Berawal dari sebuah keraguan besar yang dilontarkan oleh lembaga riset independen Center of Economic and Law Studies (CELIOS) terhadap data pertumbuhan ekonomi kuartal II 2025 yang mencapai 5,12%, buku ini mengajak pembaca menelusuri ketidaksesuaian yang mencolok. Melalui analisis mendalam, penulis mengungkapkan paradoks antara pertumbuhan industri manufaktur yang diklaim BPS dengan kontraksi yang ditunjukkan oleh Purchasing Manager's Index (PMI) dan meningkatnya kasus pemutusan hubungan kerja (PHK) massal.
Lebih dari sekadar kritik, buku ini mengungkap potensi bahaya dari data yang menyesatkan. Dengan membandingkan dugaan manipulasi data di Indonesia dengan kasus serupa di negara lain, seperti Tiongkok, buku ini menunjukkan bagaimana data bisa menjadi alat politik yang menguntungkan segelintir pihak, namun merugikan rakyat banyak. Keputusan yang diambil berdasarkan data yang keliru dapat menyebabkan kebijakan yang salah sasaran, menunda bantuan sosial, dan pada akhirnya, membuat rakyat semakin sengsara.
Puncaknya, buku ini menguraikan langkah berani CELIOS yang meminta Perserikatan Bangsa-Bangsa (PBB) untuk mengaudit data BPS, sebuah tindakan yang bertujuan untuk menjaga kredibilitas dan transparansi data nasional. "Data Buta, Rakyat Sengsara" bukan hanya menyajikan masalah, tetapi juga menawarkan solusi konkret, seperti perlunya independensi BPS dan pembentukan mekanisme peer-review yang melibatkan pakar independen.

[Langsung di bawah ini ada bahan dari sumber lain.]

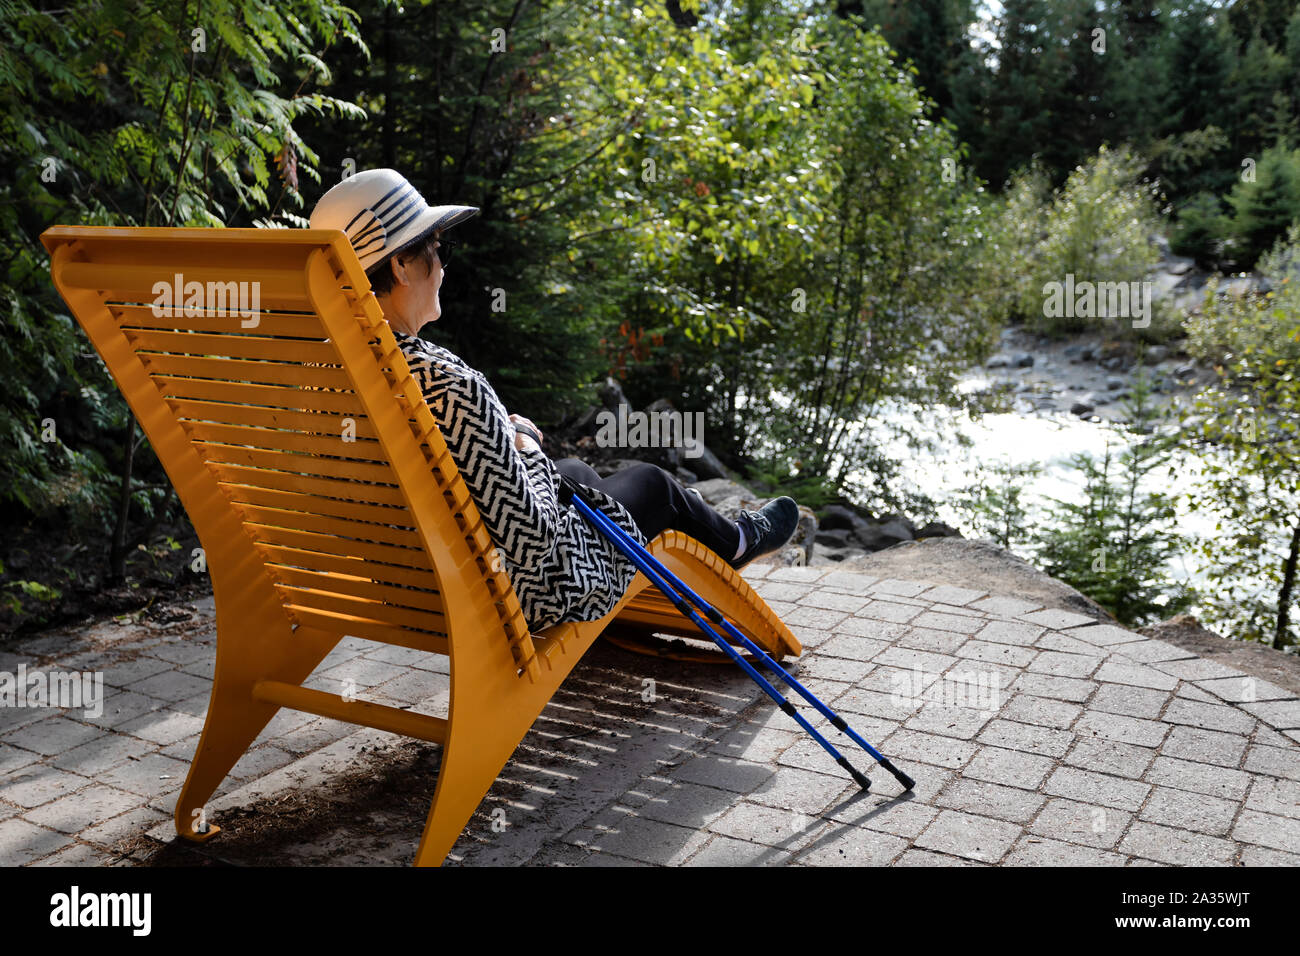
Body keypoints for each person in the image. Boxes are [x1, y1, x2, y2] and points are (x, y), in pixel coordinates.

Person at [309, 168, 799, 632]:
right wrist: (519, 441)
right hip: (518, 592)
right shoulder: (450, 388)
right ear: (400, 265)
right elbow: (533, 541)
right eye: (439, 249)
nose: (442, 268)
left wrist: (498, 439)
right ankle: (737, 542)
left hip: (405, 588)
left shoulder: (329, 378)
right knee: (654, 485)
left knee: (579, 475)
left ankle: (724, 540)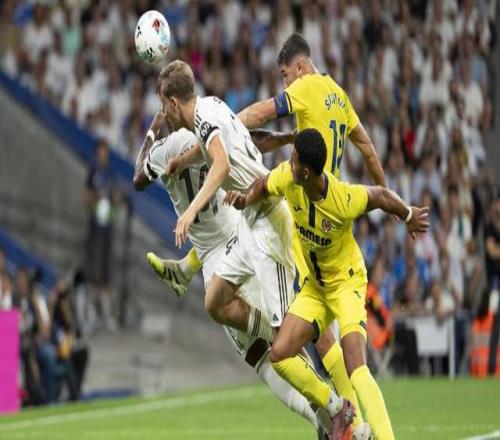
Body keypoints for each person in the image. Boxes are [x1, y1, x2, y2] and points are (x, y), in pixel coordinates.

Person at [156, 60, 353, 438]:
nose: (163, 113)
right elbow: (212, 147)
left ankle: (337, 410)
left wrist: (191, 210)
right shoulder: (211, 106)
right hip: (248, 224)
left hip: (267, 227)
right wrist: (182, 159)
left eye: (164, 105)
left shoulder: (205, 119)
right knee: (215, 301)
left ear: (173, 102)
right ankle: (327, 400)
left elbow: (220, 164)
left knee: (284, 349)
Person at [133, 111, 330, 438]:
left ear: (170, 105)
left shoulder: (164, 150)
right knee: (277, 346)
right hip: (244, 236)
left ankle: (326, 414)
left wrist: (152, 132)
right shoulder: (208, 130)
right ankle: (326, 415)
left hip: (220, 262)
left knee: (263, 355)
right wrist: (286, 138)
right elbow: (250, 142)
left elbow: (138, 178)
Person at [224, 129, 430, 440]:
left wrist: (408, 214)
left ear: (306, 171)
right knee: (280, 354)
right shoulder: (288, 178)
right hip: (315, 290)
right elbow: (263, 185)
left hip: (347, 285)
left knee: (356, 367)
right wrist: (244, 198)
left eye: (294, 159)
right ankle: (336, 408)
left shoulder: (342, 199)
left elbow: (380, 195)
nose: (289, 162)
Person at [84, 139, 117, 331]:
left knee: (106, 269)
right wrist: (96, 197)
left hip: (108, 227)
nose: (102, 155)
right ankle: (91, 312)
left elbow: (114, 198)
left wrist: (114, 199)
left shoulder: (111, 174)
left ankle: (106, 313)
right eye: (100, 152)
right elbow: (86, 196)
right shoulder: (93, 172)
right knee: (93, 269)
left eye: (105, 152)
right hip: (94, 226)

Ini adalah sebuah panggilan untuk masyarakat agar lebih kritis dan memahami bahwa di balik setiap angka statistik, ada nasib dan kesejahteraan rakyat. Buku ini adalah panduan bagi siapa saja yang ingin melihat realitas di balik deretan digit, dan bersama-sama menuntut akuntabilitas dari setiap data yang dibangun.